* [Tugas]: Menurut tulisan tentang manajemen keuangan di bawah, mengapa pengelolaan keuangan yang bersumber dari gaji tidak akan dibahas terlalu jauh?

* [Blok Teks]:
>>>
Assalamualaikum.wr.wb.
It’s the first day of the month today. To some fellas, the beginning of the month means the new pages of life, the new chapter of life, dan banyak hal positif lainnya. For me? Well, untukkku setiap tanggal 1 itu adalah hari di mana jumlah tabungan akan berkurang secara drastis. Transfer sewa rumah ke Landlord yang tidak boleh telat, auto debit bills (listrik dan gas), auto debit pulsa handphone, Virgin Media (untuk internet). Duuh, intinya tanggal satu itu adalah tanggal pengurasan tabungan di Bank, hehhehe.
Dari IG pribadi. PS: Ini kalau ada tambahan uang satu penny lama, bisa bentuk perisai Inggris lho, heheh |
Oh iya, tema tulisan saya kali ini adalah tentang manajemen keuangan. Saya punya grup menulis, namanya BeMolulo. Kami adalah sekelompok teman dan sahabat yang memmpunyai hobi yang sama, yakni menulis dan selalu berusaha saling menyemangati agar bisa selalu menulis. Agar tulisan kami tidak melulu curhat kosong nirfaedah dan setidaknya bisa memberi manfaat bagi yang lain, kami secara bergiliran menentukan topik tulisan yang akan kami post di blog masing-masing. Kali ini kak Irawati Hamid yang punya giliran mennetukan tema, dan temanya adalah bagaimana kami mengelola keuangan pribadi kami.
Mengelola keuangan berarti mengelola pemasukan dong ya. Maka rasanya saya perlu menyebutkan sumber pemasukan saya selama ini. Saat ini, saya adalah seorang tenaga pengajar di sebuah universitas di Kendari yang sedang menjalani kehidupan sebagai mahasiswa internasional di Inggris dengan bantuan beasiswa secara penuh. Selama menjalani tugas belajar, saya tetap menerima gaji penuh. Jadi, bisa dikatakan, sumber penghasilan saya saat ini adalah dari gaji dan dari tunjangan bulanan beasiswa saya. Untuk gaji yang saya terima setiap bulan, saya alokasikan untuk membayar cicilan saya di Indonesia dan juga sudah saya wakafkan untuk dipakai oleh orang tua dan saudara saya selama saya di Inggris. Jadi, pengelolaan keuangan yang bersumber dari gaji tidak akan saya bahas terlalu jauh. Nah, yang seru ini adalah suka-duka mengelola keuangan sebagai mahasiswa di negara yang sama sekali tidak murah ini.
<<<
* [Data Hasil Ekstraksi]:
>>>
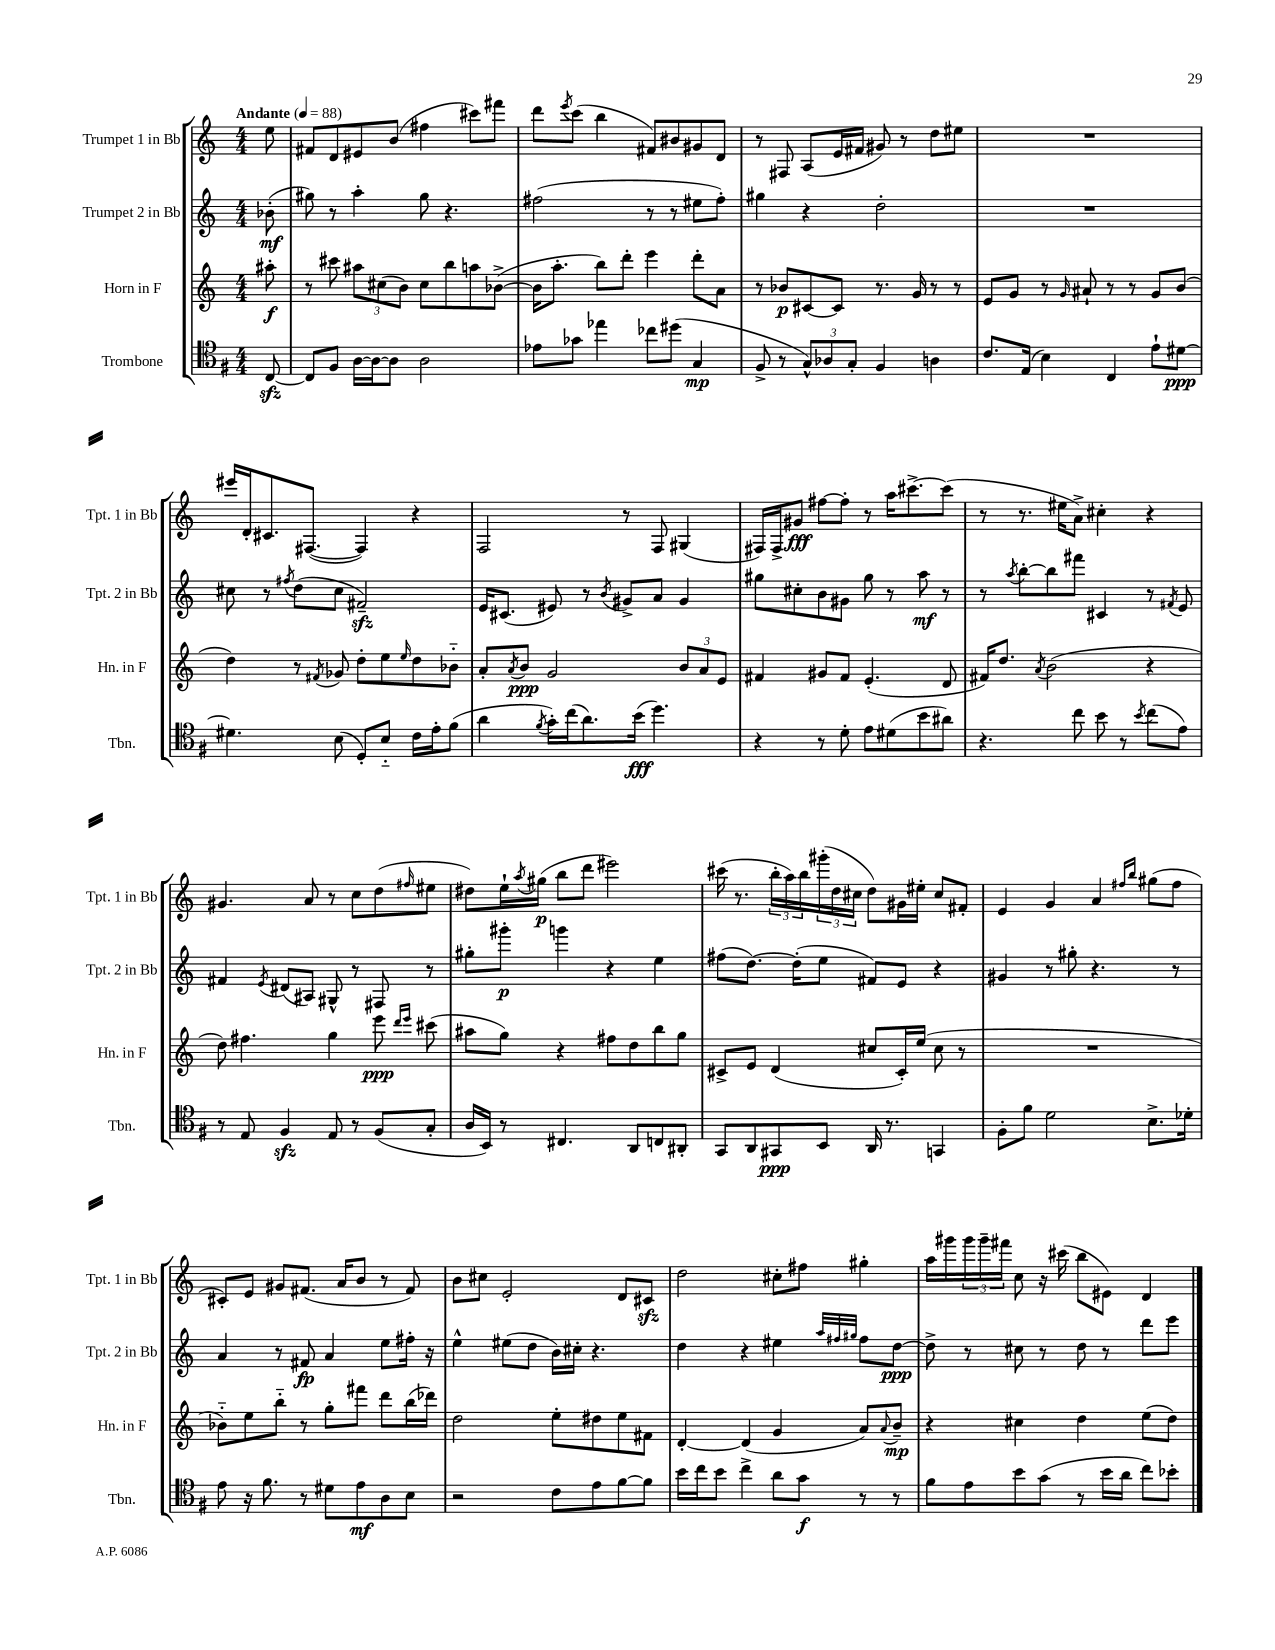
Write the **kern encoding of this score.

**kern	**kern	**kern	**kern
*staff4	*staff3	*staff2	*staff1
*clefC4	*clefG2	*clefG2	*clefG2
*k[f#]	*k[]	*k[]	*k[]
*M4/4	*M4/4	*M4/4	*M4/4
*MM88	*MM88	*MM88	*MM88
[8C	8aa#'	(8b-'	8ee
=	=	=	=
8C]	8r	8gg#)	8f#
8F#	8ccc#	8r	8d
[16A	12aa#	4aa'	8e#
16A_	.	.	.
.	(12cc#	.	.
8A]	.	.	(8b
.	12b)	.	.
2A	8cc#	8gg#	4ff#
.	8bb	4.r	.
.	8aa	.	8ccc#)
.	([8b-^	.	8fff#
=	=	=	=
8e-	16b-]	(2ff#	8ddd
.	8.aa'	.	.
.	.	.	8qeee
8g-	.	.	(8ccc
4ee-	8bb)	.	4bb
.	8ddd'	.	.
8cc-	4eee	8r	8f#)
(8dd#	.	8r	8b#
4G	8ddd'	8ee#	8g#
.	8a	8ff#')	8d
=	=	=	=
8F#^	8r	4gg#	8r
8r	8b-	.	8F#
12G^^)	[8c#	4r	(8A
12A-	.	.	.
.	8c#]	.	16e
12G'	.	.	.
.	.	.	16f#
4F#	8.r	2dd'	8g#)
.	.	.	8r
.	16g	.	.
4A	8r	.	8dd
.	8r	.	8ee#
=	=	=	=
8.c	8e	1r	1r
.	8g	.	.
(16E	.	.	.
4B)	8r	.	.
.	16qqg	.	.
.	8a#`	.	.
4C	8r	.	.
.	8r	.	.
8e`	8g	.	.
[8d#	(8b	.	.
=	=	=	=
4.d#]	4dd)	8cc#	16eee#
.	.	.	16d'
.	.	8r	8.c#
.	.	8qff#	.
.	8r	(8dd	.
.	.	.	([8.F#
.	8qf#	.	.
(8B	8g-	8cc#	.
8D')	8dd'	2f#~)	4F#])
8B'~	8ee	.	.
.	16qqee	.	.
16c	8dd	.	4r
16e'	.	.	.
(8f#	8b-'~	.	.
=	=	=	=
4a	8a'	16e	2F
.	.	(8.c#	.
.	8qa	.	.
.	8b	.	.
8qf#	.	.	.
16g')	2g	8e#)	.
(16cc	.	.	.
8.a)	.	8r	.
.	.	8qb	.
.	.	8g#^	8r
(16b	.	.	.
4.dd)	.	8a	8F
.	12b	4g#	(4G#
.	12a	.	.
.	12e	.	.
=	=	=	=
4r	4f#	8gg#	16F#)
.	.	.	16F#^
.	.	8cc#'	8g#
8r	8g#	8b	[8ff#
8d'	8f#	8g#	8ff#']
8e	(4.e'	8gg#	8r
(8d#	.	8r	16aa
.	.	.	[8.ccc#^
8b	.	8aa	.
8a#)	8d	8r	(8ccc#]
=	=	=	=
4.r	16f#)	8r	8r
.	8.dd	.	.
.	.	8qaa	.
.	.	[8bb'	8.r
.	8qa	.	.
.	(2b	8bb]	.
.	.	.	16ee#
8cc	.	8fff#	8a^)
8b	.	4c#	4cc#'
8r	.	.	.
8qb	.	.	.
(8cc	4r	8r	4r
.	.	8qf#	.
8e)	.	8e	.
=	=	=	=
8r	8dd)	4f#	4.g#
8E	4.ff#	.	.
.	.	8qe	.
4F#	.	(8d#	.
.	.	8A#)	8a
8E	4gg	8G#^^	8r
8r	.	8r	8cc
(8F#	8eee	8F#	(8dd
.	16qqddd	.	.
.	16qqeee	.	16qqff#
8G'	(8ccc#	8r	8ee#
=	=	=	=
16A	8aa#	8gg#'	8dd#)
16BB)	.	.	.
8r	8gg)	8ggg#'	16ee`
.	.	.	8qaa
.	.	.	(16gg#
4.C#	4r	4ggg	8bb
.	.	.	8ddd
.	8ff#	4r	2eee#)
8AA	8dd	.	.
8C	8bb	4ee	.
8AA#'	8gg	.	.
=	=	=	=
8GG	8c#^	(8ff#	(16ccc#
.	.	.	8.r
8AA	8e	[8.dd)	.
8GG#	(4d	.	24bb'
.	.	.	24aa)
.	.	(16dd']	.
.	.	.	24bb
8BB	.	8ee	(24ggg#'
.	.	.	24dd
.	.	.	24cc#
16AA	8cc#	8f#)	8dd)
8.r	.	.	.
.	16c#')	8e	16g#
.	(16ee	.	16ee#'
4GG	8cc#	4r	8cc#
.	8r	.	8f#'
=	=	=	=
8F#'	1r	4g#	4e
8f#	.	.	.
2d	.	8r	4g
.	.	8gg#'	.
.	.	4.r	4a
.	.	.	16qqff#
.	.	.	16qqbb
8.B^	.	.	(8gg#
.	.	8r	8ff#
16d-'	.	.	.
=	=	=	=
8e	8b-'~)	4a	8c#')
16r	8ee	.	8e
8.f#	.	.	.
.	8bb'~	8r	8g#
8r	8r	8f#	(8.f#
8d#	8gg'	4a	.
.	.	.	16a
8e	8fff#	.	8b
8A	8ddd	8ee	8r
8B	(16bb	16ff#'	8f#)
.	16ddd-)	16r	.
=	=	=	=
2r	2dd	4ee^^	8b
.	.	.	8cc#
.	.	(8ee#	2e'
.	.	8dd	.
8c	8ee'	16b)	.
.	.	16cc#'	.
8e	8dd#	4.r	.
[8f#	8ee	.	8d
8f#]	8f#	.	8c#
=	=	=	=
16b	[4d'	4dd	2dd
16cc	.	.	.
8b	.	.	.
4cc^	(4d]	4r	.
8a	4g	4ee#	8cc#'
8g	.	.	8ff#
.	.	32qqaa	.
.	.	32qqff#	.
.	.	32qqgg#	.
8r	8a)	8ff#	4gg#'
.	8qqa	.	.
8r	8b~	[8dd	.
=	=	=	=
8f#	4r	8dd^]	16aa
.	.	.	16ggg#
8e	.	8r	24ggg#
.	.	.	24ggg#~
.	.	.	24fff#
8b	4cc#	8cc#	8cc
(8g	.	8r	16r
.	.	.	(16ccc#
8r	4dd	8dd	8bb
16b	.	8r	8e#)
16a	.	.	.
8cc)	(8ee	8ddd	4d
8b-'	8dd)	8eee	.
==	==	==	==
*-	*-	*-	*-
<<<
>>>
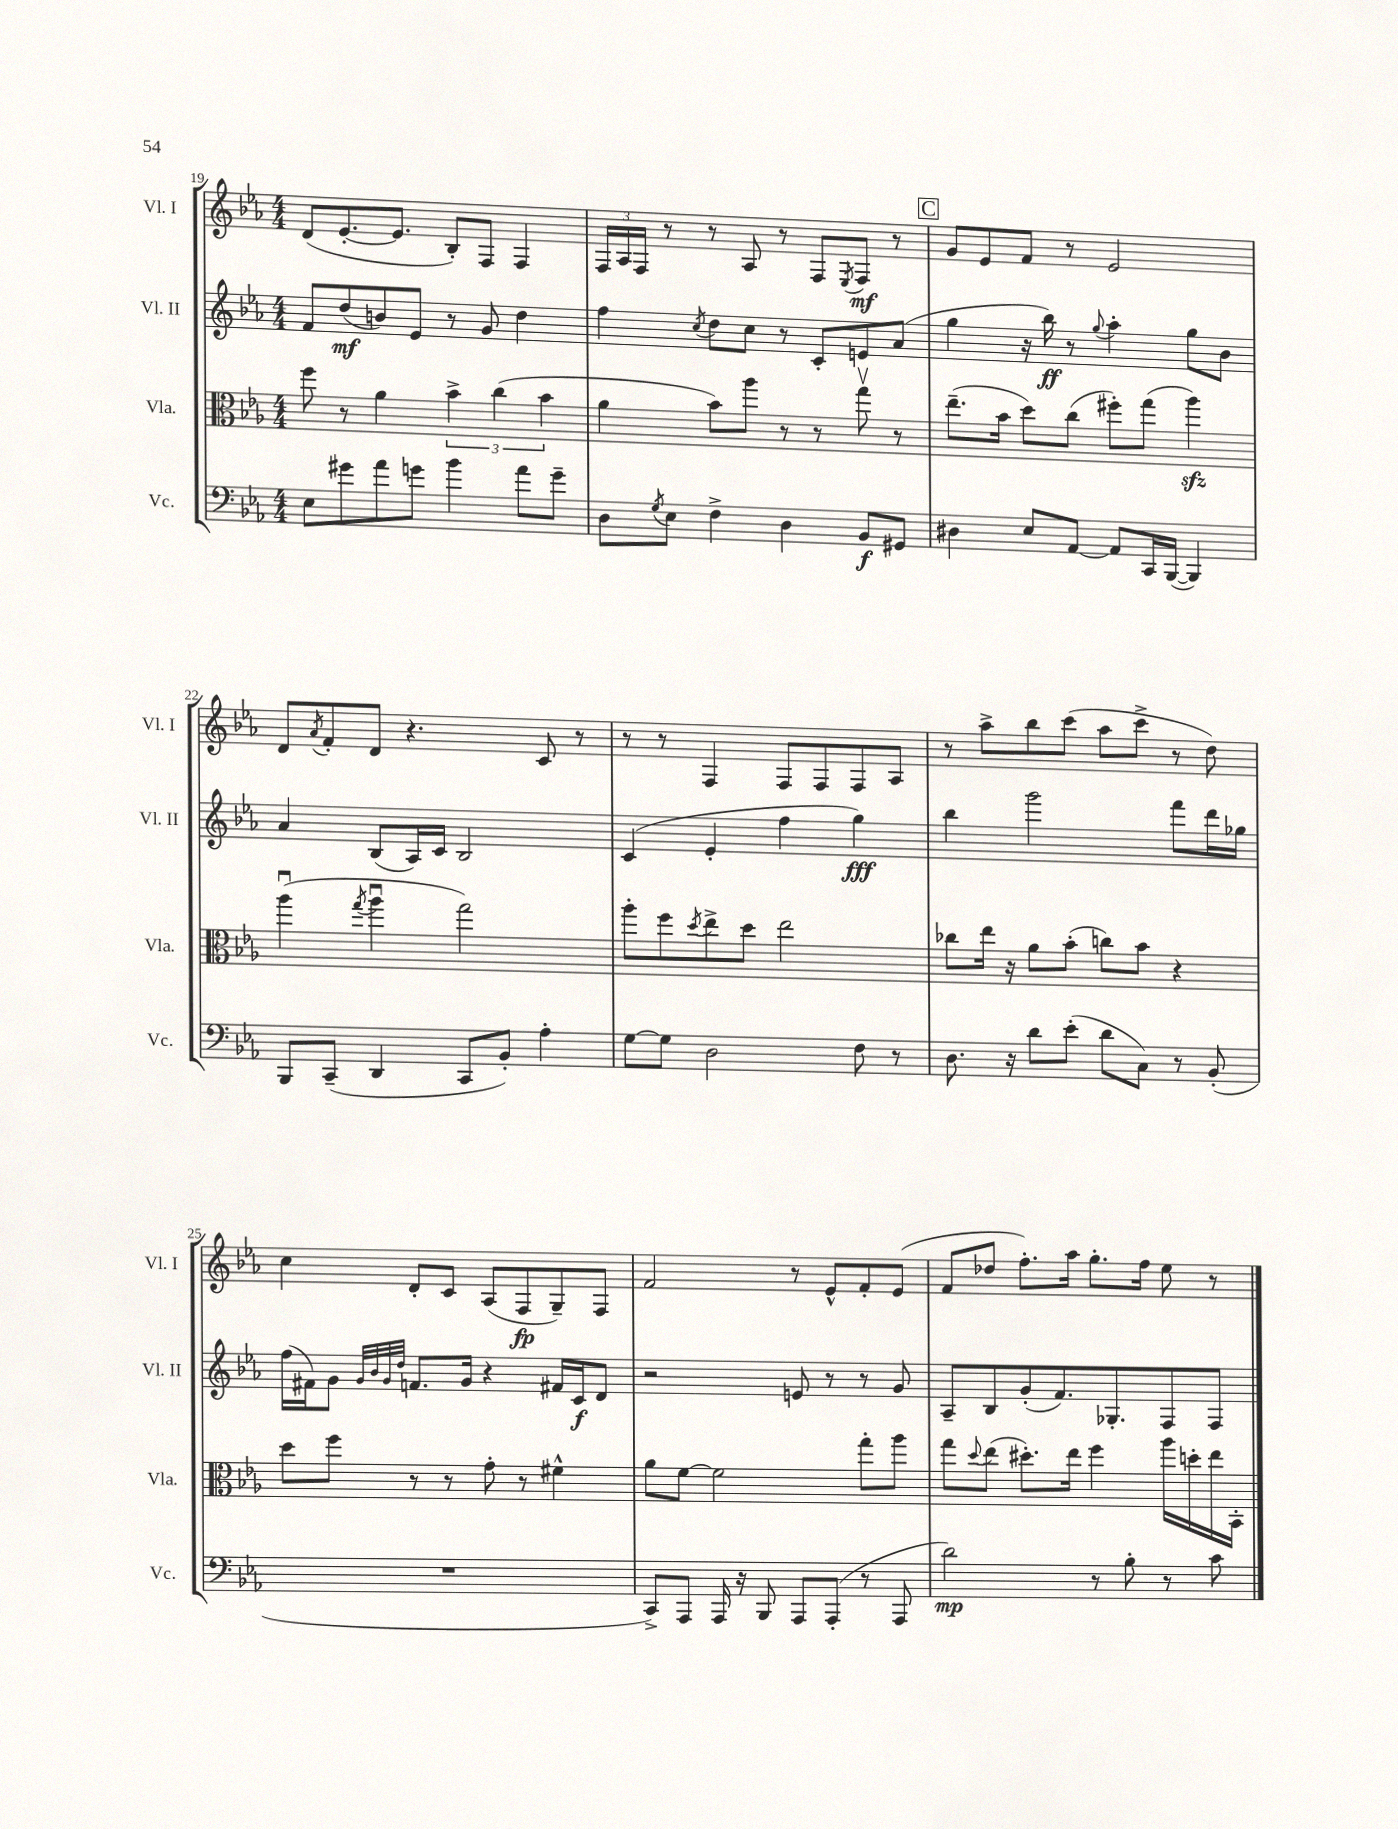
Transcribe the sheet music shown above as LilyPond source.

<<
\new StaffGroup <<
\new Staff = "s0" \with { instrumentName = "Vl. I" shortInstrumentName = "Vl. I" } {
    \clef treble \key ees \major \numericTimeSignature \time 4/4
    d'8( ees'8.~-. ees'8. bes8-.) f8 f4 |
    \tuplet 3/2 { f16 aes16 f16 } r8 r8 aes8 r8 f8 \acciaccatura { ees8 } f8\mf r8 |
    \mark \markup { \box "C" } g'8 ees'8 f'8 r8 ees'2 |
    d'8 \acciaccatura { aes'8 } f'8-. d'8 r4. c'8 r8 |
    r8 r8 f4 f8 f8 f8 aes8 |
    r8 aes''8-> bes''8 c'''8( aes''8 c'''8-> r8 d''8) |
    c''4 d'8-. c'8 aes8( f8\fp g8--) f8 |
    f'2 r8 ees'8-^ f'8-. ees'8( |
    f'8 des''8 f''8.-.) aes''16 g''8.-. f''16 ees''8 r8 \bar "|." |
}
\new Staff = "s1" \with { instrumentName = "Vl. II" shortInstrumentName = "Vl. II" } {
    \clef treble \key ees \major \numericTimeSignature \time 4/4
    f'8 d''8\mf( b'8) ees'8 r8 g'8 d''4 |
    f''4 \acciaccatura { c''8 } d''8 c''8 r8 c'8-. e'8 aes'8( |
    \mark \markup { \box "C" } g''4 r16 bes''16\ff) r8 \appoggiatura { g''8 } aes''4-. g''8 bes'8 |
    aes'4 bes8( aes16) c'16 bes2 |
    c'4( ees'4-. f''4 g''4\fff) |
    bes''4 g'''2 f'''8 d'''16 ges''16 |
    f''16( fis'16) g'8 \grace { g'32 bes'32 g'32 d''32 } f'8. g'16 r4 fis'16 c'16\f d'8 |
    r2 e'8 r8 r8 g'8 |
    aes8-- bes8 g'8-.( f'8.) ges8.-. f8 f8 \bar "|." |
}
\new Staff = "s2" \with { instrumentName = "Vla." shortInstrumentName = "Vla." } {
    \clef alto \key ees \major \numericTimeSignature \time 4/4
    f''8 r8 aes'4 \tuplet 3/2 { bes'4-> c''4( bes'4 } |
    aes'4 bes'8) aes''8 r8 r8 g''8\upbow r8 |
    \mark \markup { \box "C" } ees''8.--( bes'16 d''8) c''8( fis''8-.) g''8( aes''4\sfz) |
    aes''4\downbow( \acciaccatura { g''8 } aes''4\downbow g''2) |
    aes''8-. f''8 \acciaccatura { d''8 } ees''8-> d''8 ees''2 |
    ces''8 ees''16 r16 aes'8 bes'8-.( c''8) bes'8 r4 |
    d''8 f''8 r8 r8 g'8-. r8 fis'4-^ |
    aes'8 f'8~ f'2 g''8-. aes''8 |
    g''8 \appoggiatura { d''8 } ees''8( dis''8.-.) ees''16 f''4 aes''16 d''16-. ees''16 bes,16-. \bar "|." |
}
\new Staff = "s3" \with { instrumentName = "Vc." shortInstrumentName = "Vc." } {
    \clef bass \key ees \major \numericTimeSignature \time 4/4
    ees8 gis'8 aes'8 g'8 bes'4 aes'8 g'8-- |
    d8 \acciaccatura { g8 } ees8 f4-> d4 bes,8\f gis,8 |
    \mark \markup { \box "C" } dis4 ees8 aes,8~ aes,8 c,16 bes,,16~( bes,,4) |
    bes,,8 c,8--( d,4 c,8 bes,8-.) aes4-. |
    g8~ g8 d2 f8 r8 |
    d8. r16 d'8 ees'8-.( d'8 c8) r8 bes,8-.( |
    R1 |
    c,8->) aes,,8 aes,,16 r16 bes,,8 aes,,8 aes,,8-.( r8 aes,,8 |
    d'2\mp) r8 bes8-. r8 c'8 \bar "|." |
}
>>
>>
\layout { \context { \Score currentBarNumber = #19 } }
<<<
* [Jawaban]: Gaji yang diterima setiap bulan sudah dialokasikan untuk membayar cicilan di Indonesia. Gaji itu juga sudah diwakafkan untuk dipakai oleh orang tua dan saudara selama penulis berada di Inggris.